But as they descended to the Great Hall, the three of them were swamped inside a huge crowd, and suddenly, she felt herself fracturing. She turned away and purposefully lost herself in the swarm so Ginny wouldn’t drag her back. Picking her way through students and corridors she ended, without meaning it, at the kitchens.

She entered them with a breath of relief. She was absolutely stuffed after the feast, but food had become a way of coping that at least made sense.

Yet inside Draco goddamn Abraxas Malfoy was sat instructing three house-elves, looking every inch the pureblood. Looking like everything she had spent a year in a tent running from.

With a nod to the elves she said, “You always did prefer servants to friends.”

If he had returned with an insult, that would have been it, she reckons. They would have lashed at each other until one of them left, and then back to mutual invisibility.

But instead a flicker of unease crossed his face. He looked shocked to see her there - and in _that_ dress, as if he was surprised she could look good. He wore plain school robes, unsuited for the party, and, considering the food in front of him, it was likely he’d missed the feast too.

She thought of Crabbe, Malfoy’s last sycophantic friend, and how being on the side of cruelty didn’t mean deaths came easy. She wondered whether he would have had someone to sit with at the feast, if he’d gone.

“I didn’t mean that to come out so…”

“Honest?” he suggested.

“I’ve been known to place honesty over people’s emotions.”

“Honestly,” Malfoy said, with a wry twist of his mouth, “I think the world could do with more of it.”

She let that lie in the air: a compliment from Draco Malfoy. How the power of Wizarding Britain had shifted.

She took an apple from the counter opposite him. “Well. I’ve learned to lie better now.”

“Ah.”

“What can I say in my defence? War makes dicks of us all." That shocked a laugh out of him. She found herself watching the line of his pale neck. “Before you say _you’re actually quite funny, Granger,_ that piece of wisdom was Ginny’s. I’m still not fun.”

“Useful though,” he said. “You’re useful, and you’re fair.”

He offered her a chocolate tart from the spread before him. She shook her head - she only ate what she made. It was part of her compromise with the elves: she wouldn’t forcibly set them free and they would let her use their kitchens to cook. Mostly it was piles upon piles of pasta, and cookie dough made on mass. The elves looked almost physically hurt by it, but she didn’t have the time or the skill to do better.
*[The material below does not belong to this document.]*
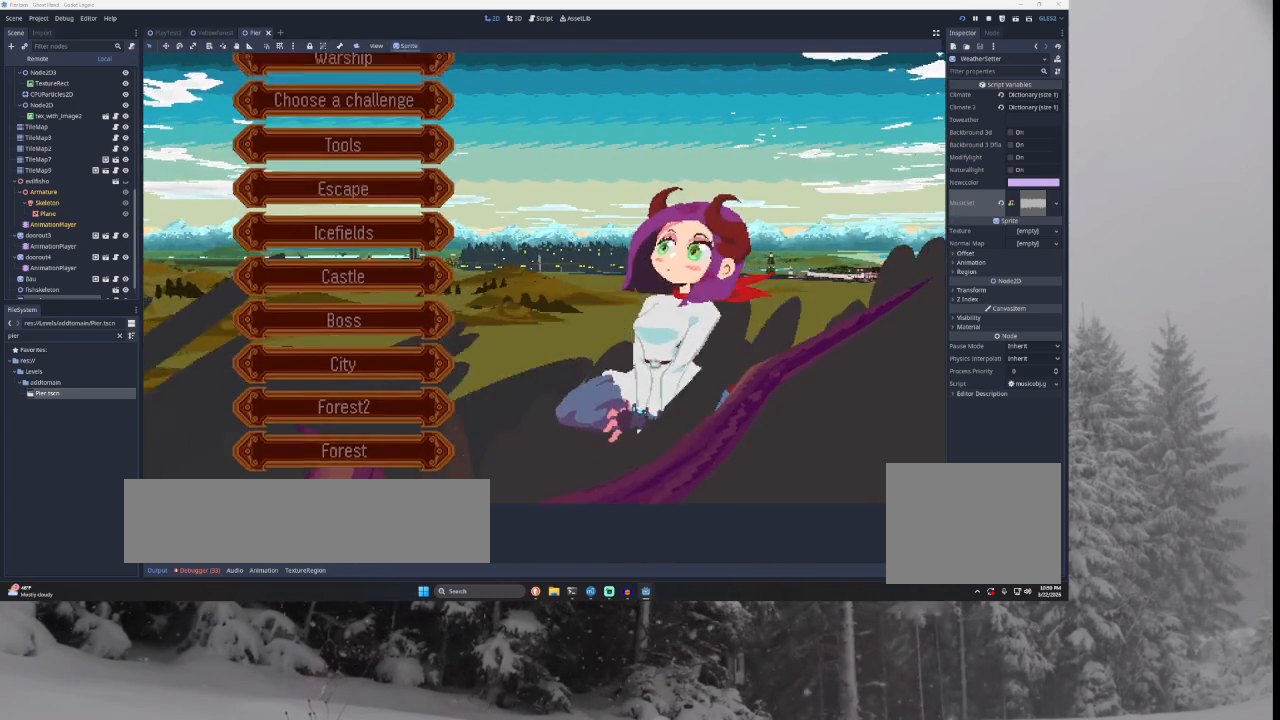
{"buttons": [], "left_stick": "up", "right_stick": "center", "events": [[133, "left_stick", "center"], [200, "left_stick", "up"], [400, "left_stick", "center"], [467, "left_stick", "up"]]}
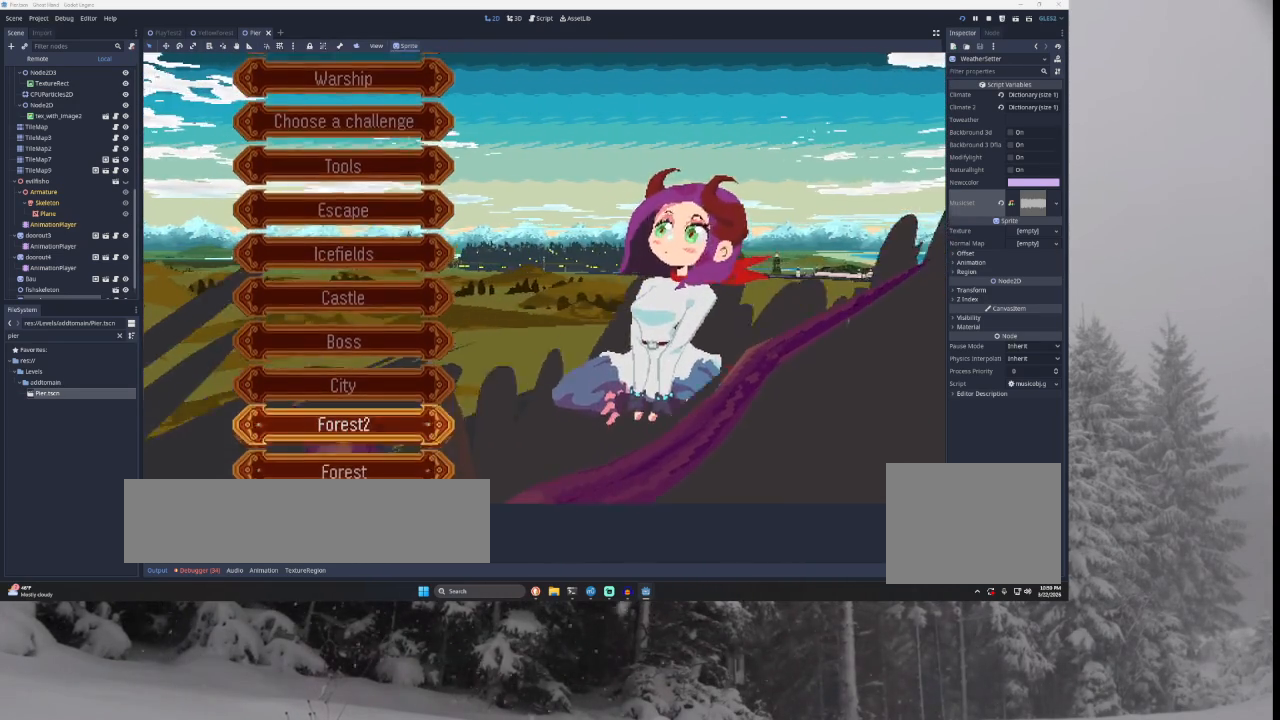
{"buttons": [], "left_stick": "up", "right_stick": "center", "events": [[267, "left_stick", "center"], [367, "left_stick", "up"]]}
Malfoy sighed, putting the delicious-looking chocolate tart on his own plate. “At least you usually have an _opinion_.”

That was… not what people usually choose to praise. Her intelligence, yes, her actions in the war, even her looks, on very rare occasion (though maybe more, considering _this dress_ ). But opinionated, bossy: those were words said about her, and used to mean _interfering mudblood girl._

“Haven’t you heard, Malfoy? Everyone’s tired of your opinions. We found the right one."

“I highly doubt you’re out of opinions, just because you won this particular fight.”

 _This particular fight_ , like it was some argument won in a pub. She’d forgotten who she was speaking to. She turned to go; she didn’t need to eat, really, and there were better places to hide from a party.

“That’s not what I-” Malfoy raked a hand through his hair, looking frustrated. “I’m not questioning its importance, Granger. I just meant - everyone out there assumes everything is sorted. That the world is fixed. That there’s no more fighting to do.”

“Maybe we’re just tired.”

“Laws haven’t changed, the media is still anti muggle-born. The same purebloods are still in charge of the Ministry. They’re old buggers, but I doubt they’re _tired_.”

She began to speak in protest, but he waved his hand. “I'm not talking about Kingsley. But most of the rest of the Wizegamot kept their heads down under the Dark Lord, and now there is a convenient power vacuum for them to step into.”

“I’m sure you’d just love to fill it.”

“No.” Malfoy’s response was sharp. “I think we’ve learned I’m not to be trusted with power by now.” He sounded angry and scornful and disappointed. Probably annoyed that no one would let a Malfoy ooze his way to the top, anymore.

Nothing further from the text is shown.